[Extracted records]
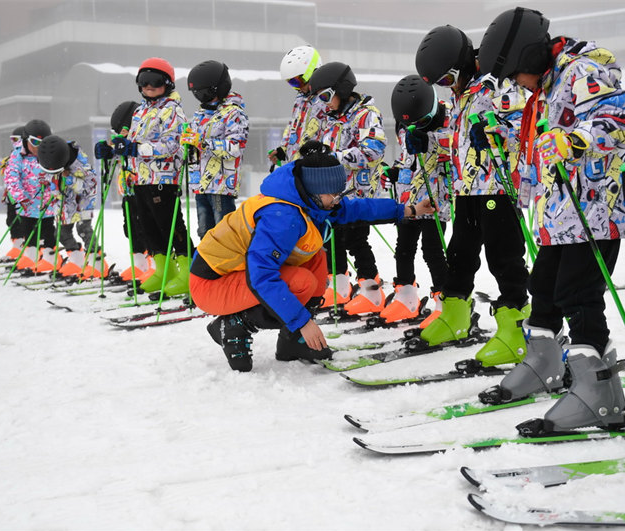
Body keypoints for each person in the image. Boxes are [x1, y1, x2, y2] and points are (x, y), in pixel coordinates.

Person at [475, 7, 625, 433]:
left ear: (528, 57)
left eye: (514, 75)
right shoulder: (547, 87)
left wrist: (577, 140)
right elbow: (542, 142)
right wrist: (497, 134)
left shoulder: (581, 71)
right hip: (560, 214)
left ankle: (599, 394)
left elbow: (616, 121)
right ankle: (543, 363)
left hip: (594, 212)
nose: (515, 84)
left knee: (578, 295)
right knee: (543, 287)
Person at [189, 141, 434, 372]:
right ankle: (235, 325)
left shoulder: (309, 200)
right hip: (211, 283)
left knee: (315, 259)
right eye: (334, 195)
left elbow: (358, 208)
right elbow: (262, 276)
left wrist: (408, 210)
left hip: (238, 275)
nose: (338, 200)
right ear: (316, 191)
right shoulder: (281, 216)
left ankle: (291, 341)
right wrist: (302, 321)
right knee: (300, 282)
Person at [415, 25, 531, 367]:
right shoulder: (462, 94)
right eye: (441, 85)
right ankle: (455, 315)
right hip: (466, 186)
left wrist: (497, 130)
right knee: (460, 253)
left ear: (464, 63)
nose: (448, 88)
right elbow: (458, 138)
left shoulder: (500, 83)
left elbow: (524, 129)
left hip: (498, 186)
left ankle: (514, 329)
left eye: (448, 79)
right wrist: (428, 140)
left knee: (504, 257)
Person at [308, 61, 388, 314]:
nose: (324, 103)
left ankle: (371, 289)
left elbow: (374, 151)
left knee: (356, 239)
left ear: (341, 89)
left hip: (358, 192)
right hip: (333, 193)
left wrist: (335, 156)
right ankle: (339, 285)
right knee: (333, 240)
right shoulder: (331, 119)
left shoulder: (366, 113)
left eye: (326, 96)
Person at [114, 57, 193, 297]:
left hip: (163, 179)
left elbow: (170, 145)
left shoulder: (172, 109)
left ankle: (187, 273)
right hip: (140, 179)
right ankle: (164, 271)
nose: (148, 86)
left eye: (155, 81)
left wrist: (136, 149)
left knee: (169, 226)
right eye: (143, 81)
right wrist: (117, 147)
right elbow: (133, 141)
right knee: (148, 228)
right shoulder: (140, 111)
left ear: (168, 84)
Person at [382, 74, 451, 326]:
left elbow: (457, 150)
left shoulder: (450, 116)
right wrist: (396, 171)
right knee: (403, 248)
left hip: (437, 198)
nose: (413, 126)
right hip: (410, 196)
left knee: (433, 251)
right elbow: (407, 159)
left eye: (421, 122)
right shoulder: (404, 124)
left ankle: (446, 303)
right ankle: (406, 298)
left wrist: (430, 141)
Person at [183, 60, 249, 238]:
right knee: (204, 231)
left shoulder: (233, 113)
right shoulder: (200, 114)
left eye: (205, 93)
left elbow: (235, 147)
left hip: (221, 185)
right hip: (201, 185)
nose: (202, 98)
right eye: (198, 94)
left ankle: (226, 264)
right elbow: (195, 145)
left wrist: (203, 143)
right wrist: (188, 144)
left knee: (222, 232)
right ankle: (209, 264)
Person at [96, 100, 155, 283]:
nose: (121, 135)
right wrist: (108, 151)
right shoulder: (124, 141)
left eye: (123, 131)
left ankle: (154, 264)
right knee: (130, 227)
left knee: (147, 227)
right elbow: (118, 151)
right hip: (128, 190)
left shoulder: (144, 136)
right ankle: (139, 264)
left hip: (145, 187)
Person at [37, 135, 104, 278]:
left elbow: (90, 185)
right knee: (61, 233)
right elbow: (50, 177)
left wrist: (69, 178)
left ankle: (97, 263)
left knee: (83, 229)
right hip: (64, 202)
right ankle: (76, 260)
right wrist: (47, 185)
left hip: (83, 201)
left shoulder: (80, 164)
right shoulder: (49, 160)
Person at [2, 119, 61, 273]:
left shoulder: (49, 154)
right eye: (34, 142)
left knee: (48, 231)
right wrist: (20, 197)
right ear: (25, 140)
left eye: (43, 142)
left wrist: (50, 184)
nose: (38, 147)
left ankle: (50, 257)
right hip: (27, 205)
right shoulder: (17, 156)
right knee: (29, 232)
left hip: (46, 205)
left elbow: (58, 174)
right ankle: (31, 256)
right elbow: (11, 178)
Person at [268, 45, 326, 165]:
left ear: (312, 72)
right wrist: (283, 150)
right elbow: (294, 125)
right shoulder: (301, 98)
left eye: (298, 82)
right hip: (297, 166)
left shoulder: (327, 100)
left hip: (316, 167)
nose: (298, 88)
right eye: (292, 83)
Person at [0, 126, 27, 261]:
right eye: (12, 139)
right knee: (11, 220)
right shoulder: (14, 153)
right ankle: (17, 246)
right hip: (11, 194)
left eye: (16, 139)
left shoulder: (26, 154)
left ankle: (30, 247)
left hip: (23, 194)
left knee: (23, 221)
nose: (14, 142)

=== WHAT YOU SHOULD DO ===
Only a number is required here: the count of lines in these entries that hold "nose".

=== PROBLEM SOLUTION ===
11